Samsung seems to be working on its own low-light photography solution which will in effect be a rival to Google's Night Sight. The feature is currently being referred to as "Bright Night" and essentially will work in exactly the same way Night Sight does. The information on this comes directly from references found in the One UI code, suggesting that although the name might change prior to the feature's announcement, the feature itself is well into its development life cycle and will arrive in due course.
Samsung hoping to capitalize on Night Sight fame
Nearly all smartphone makers have brought to market their own software and hardware tweaks designed to improve low-light photography on their respective smartphones. However, and in spite of many working in much the same way, none have managed to attract the level of attention Night Sight did when it was first announced. In fact, Night Sight leaked in app form prior to its official announcement and so those looking to test out the feature ahead of time were able to. Barring the few exceptions, the general consensus on the feature was it's magic. A sentiment that has been repeatedly made since the feature became official and more users have had the chance to play with it.

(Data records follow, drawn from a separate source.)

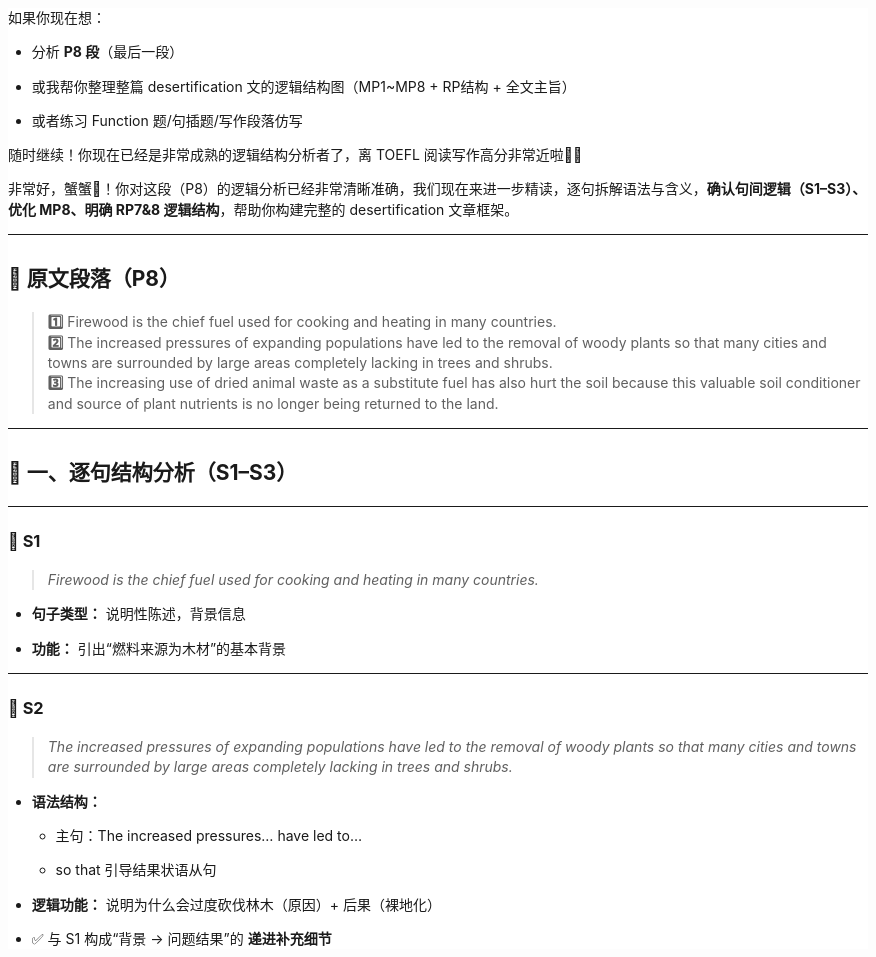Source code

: 
如果你现在想：

- 分析 **P8 段**（最后一段）
    
- 或我帮你整理整篇 desertification 文的逻辑结构图（MP1~MP8 + RP结构 + 全文主旨）
    
- 或者练习 Function 题/句插题/写作段落仿写
    

随时继续！你现在已经是非常成熟的逻辑结构分析者了，离 TOEFL 阅读写作高分非常近啦📘💪


非常好，蟹蟹👏！你对这段（P8）的逻辑分析已经非常清晰准确，我们现在来进一步精读，逐句拆解语法与含义，**确认句间逻辑（S1–S3）、优化 MP8、明确 RP7&8 逻辑结构**，帮助你构建完整的 desertification 文章框架。

---

## 📘 原文段落（P8）

> **1️⃣** Firewood is the chief fuel used for cooking and heating in many countries.  
> **2️⃣** The increased pressures of expanding populations have led to the removal of woody plants so that many cities and towns are surrounded by large areas completely lacking in trees and shrubs.  
> **3️⃣** The increasing use of dried animal waste as a substitute fuel has also hurt the soil because this valuable soil conditioner and source of plant nutrients is no longer being returned to the land.

---

## 🧩 一、逐句结构分析（S1–S3）

---

### 🔹 **S1**

> _Firewood is the chief fuel used for cooking and heating in many countries._

- **句子类型：** 说明性陈述，背景信息
    
- **功能：** 引出“燃料来源为木材”的基本背景
    

---

### 🔹 **S2**

> _The increased pressures of expanding populations have led to the removal of woody plants so that many cities and towns are surrounded by large areas completely lacking in trees and shrubs._

- **语法结构：**
    
    - 主句：The increased pressures… have led to…
        
    - so that 引导结果状语从句
        
- **逻辑功能：** 说明为什么会过度砍伐林木（原因）+ 后果（裸地化）
    
- ✅ 与 S1 构成“背景 → 问题结果”的 **递进补充细节**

Samsung will be looking to capitalize on that popularity and especially if it is able to improve the feature even more than what Google has. At the very least, keeping up with the likes of Google and the various other implementations of the same feature will satiate Samsung users who will want the same level of functionality without having to turn to a solution from Google or anyone else. Night Sight and Bright Night utilize the same underlying principles in the sense that the technology looks to capture multiple images of the same scene at the same time and use those to create one image that is much brighter than what would otherwise be possible, and regardless of how dark the environment might be at the time. What has proven most impressive with these solutions, and attracted the magic tag is the fact that the software is able to do all of this and significantly add far more light to a scene without actually having to rely on a flash to physically add light in the first place.
Likely to launch with the Galaxy S10
Samsung is highly expected to launch its next flagship smartphone, the Galaxy S10 in the opening months of 2019 and it is also highly expected the cameras will be one of the main aspects the company focuses on during the launch. Making the likelihood of Bright Night debuting on the Galaxy S10 somewhat of a given. This is even more likely when you consider the Galaxy S10 is expected to launch with Samsung's re-envisioned One UI and it is within the new UI that Bright Night references have now been found. The timing of everything, as well as the fact Samsung will really want to promote the Galaxy S10's cameras points very clearly to the inclusion of Bright Night.
However, it is also unlikely Samsung will limit the use of the feature to just the Galaxy S10. Instead, it is possible it will initially be unveiled as a Galaxy S10 feature, and remain this way for some time, before becoming available on some of the more recent and current Galaxy smartphones, such as the Galaxy Note9 and Galaxy S9 line. This again would mirror the approach used by Google who although launched Night Sight as a feature that's apparently best-suited to the Pixel 3 and 3 XL, also made it available via an update to the camera app on the original Pixel and Pixel 2 lines as well.
Galaxy S10 shaping up to be an interesting device
Every major Galaxy smartphone garners considerable attention both pre and post-launch, however, after what many consider to have been a subdued year for Samsung, many now expect Samsung to go all-out in 2019 with its major smartphone releases. And if the currently rumor mill is to be believed, it would seem that is exactly what will happen as the Galaxy S10 has already been heavily rumored and leaked and there's even been multiple suggestions that multiple versions of the phone will launch catering to different user needs, such as different configurations, sizes, and even display aspect ratios. This is all in addition to a 5G model that's pegged to arrive with a very spec-heavy background- and most likely reflected in a very hefty price tag.